What the task requires >>
Copy the blog post about NPR's interview with Tea Party activists word for word, in full.

Page excerpt >>
★ ★ ★ ★

Monday, January 18, 2010

COP: Anatomy of a Hit Job: NPR Takes Aim at the Tea Party Movement


Chris Rowan

NPR journalists behave like gangsters when it comes time to interview Tea Partiers.

NPR’s On Point with Tom Ashbrook has an agenda: Promote and protect Barack Obama. And like all good statists, Ashbrook filters objective reality through a filter – a template of leftist assumptions, distortions, half-truths, and outright lies.On Wednesday, January 13, 2010, Ashbrook ambushed two Tea Party activists. One of the reasons why these particular activists were chosen must have been their inability to clearly articulate the purpose and goals of the Tea Party movement. Lorie Medina, a leader in the Dallas Tea Party organization, seemed competent enough but completely out of her depth. Jeffrey McQueen, founder of USRevolution2.com, came across as an inarticulate, militant nut-case.

★ ★ ★ ★

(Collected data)
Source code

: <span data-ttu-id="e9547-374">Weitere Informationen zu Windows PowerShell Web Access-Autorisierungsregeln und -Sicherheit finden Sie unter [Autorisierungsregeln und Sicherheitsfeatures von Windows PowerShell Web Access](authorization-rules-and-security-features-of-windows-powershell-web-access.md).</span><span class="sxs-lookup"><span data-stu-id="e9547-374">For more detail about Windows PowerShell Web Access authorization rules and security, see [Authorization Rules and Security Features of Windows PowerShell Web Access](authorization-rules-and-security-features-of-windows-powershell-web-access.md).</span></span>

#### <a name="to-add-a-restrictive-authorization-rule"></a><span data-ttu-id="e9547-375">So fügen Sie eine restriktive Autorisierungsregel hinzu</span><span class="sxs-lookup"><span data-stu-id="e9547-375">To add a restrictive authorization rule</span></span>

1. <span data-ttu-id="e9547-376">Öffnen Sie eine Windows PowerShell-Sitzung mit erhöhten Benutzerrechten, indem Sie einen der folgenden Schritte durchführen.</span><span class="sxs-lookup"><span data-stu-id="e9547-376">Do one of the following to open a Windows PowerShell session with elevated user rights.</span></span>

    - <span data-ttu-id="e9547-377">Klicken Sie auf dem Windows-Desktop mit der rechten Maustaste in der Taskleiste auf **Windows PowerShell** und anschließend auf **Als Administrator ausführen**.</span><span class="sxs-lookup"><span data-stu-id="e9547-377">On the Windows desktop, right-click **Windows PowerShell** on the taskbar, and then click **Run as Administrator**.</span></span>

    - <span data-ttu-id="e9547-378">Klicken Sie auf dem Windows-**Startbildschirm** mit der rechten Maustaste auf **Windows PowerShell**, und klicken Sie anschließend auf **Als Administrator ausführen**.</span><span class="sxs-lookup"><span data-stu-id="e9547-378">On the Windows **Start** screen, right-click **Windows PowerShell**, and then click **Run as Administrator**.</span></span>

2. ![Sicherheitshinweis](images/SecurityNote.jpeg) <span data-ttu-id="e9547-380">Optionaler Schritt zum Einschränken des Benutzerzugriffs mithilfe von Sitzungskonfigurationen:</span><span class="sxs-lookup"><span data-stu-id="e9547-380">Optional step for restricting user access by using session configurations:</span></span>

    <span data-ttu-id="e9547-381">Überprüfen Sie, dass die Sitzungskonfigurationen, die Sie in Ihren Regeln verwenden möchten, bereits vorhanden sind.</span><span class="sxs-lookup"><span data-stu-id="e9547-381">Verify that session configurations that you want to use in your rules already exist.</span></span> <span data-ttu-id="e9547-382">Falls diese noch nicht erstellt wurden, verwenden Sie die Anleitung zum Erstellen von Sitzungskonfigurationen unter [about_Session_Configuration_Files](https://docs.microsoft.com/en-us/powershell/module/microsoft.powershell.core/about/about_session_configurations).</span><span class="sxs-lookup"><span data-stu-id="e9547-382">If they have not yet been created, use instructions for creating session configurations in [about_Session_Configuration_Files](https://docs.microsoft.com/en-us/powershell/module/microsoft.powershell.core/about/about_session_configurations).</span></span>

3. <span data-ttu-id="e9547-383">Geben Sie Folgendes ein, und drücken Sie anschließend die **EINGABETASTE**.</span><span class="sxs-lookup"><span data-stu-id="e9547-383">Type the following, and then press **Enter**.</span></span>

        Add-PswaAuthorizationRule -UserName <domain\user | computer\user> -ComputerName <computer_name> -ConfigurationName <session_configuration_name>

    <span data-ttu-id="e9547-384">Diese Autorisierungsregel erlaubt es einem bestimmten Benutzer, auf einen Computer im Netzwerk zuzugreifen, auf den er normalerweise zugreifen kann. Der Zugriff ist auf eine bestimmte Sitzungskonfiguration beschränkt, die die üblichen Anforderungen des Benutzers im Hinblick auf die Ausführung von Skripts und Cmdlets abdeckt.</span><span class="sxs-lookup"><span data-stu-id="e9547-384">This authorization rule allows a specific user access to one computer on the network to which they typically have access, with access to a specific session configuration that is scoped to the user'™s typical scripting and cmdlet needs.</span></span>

★ ★ ★ ★

Task output >>
Monday, January 18, 2010

COP: Anatomy of a Hit Job: NPR Takes Aim at the Tea Party Movement


Chris Rowan

NPR journalists behave like gangsters when it comes time to interview Tea Partiers.

NPR’s On Point with Tom Ashbrook has an agenda: Promote and protect Barack Obama. And like all good statists, Ashbrook filters objective reality through a filter – a template of leftist assumptions, distortions, half-truths, and outright lies.On Wednesday, January 13, 2010, Ashbrook ambushed two Tea Party activists. One of the reasons why these particular activists were chosen must have been their inability to clearly articulate the purpose and goals of the Tea Party movement. Lorie Medina, a leader in the Dallas Tea Party organization, seemed competent enough but completely out of her depth. Jeffrey McQueen, founder of USRevolution2.com, came across as an inarticulate, militant nut-case.